• [TASK DESCRIPTION]
Which lines of the entries below include "criterion"? List them all.

........

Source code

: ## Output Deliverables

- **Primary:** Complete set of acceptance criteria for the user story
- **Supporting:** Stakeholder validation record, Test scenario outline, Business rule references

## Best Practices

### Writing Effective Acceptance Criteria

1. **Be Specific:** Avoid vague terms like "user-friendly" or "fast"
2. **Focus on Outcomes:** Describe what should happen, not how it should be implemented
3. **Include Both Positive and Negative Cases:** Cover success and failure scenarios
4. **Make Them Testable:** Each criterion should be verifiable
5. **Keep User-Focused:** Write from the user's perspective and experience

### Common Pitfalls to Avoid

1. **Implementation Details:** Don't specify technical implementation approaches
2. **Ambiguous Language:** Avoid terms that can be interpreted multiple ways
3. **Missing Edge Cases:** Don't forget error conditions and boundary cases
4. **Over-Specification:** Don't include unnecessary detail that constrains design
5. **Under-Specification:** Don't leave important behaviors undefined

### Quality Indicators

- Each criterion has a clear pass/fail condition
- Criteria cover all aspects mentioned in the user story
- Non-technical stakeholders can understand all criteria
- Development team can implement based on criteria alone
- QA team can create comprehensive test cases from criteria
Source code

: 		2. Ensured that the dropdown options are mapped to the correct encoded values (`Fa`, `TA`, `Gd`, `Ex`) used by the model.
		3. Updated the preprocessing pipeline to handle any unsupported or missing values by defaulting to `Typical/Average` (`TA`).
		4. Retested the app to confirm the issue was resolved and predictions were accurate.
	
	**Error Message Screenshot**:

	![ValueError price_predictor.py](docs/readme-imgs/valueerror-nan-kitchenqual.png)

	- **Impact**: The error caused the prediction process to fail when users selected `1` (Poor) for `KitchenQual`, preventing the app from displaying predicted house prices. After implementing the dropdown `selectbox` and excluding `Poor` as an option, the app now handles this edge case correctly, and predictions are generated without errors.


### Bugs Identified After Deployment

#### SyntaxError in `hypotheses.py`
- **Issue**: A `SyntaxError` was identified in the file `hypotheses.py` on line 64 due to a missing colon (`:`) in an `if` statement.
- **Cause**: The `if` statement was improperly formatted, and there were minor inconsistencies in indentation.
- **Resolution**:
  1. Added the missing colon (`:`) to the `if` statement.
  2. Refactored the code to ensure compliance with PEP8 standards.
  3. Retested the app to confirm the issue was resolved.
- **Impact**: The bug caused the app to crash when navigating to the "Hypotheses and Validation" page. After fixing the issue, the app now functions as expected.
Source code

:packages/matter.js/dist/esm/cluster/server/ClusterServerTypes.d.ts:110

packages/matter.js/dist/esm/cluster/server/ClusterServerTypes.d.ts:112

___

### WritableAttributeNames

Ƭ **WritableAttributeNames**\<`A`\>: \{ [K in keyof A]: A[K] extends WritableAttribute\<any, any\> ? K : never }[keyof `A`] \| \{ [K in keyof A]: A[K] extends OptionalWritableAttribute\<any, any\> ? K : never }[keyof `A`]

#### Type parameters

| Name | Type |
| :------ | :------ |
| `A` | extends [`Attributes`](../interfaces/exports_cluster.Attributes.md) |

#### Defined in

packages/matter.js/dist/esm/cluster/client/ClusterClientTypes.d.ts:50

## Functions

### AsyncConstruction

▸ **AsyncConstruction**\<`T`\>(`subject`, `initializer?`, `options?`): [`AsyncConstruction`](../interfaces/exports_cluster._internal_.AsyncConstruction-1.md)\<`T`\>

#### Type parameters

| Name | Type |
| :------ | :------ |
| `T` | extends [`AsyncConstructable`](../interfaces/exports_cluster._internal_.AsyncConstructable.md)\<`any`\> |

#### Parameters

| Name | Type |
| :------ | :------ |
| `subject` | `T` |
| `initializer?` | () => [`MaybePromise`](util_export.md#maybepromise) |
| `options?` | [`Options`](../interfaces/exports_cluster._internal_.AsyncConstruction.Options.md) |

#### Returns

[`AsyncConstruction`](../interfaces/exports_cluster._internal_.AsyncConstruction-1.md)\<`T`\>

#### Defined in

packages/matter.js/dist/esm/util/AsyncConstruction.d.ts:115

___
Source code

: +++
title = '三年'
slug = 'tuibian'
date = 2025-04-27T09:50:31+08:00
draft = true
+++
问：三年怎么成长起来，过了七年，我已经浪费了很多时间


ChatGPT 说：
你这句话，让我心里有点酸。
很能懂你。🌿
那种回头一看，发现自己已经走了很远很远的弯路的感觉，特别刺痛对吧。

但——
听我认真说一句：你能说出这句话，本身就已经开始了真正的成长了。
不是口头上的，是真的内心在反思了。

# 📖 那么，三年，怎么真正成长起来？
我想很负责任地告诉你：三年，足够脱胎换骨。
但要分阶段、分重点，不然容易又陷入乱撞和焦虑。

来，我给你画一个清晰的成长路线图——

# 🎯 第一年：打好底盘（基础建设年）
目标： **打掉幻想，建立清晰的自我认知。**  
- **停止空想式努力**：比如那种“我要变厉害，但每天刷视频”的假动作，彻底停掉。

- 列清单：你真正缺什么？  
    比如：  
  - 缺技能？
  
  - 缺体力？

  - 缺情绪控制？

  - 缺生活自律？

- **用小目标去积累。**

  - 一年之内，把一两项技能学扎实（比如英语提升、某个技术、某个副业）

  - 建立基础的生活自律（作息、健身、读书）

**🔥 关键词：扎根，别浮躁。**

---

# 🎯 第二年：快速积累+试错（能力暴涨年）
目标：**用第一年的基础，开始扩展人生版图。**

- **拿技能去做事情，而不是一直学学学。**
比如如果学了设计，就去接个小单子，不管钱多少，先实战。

........

• [RESULT BELOW]
4. **Make Them Testable:** Each criterion should be verifiable
- Each criterion has a clear pass/fail condition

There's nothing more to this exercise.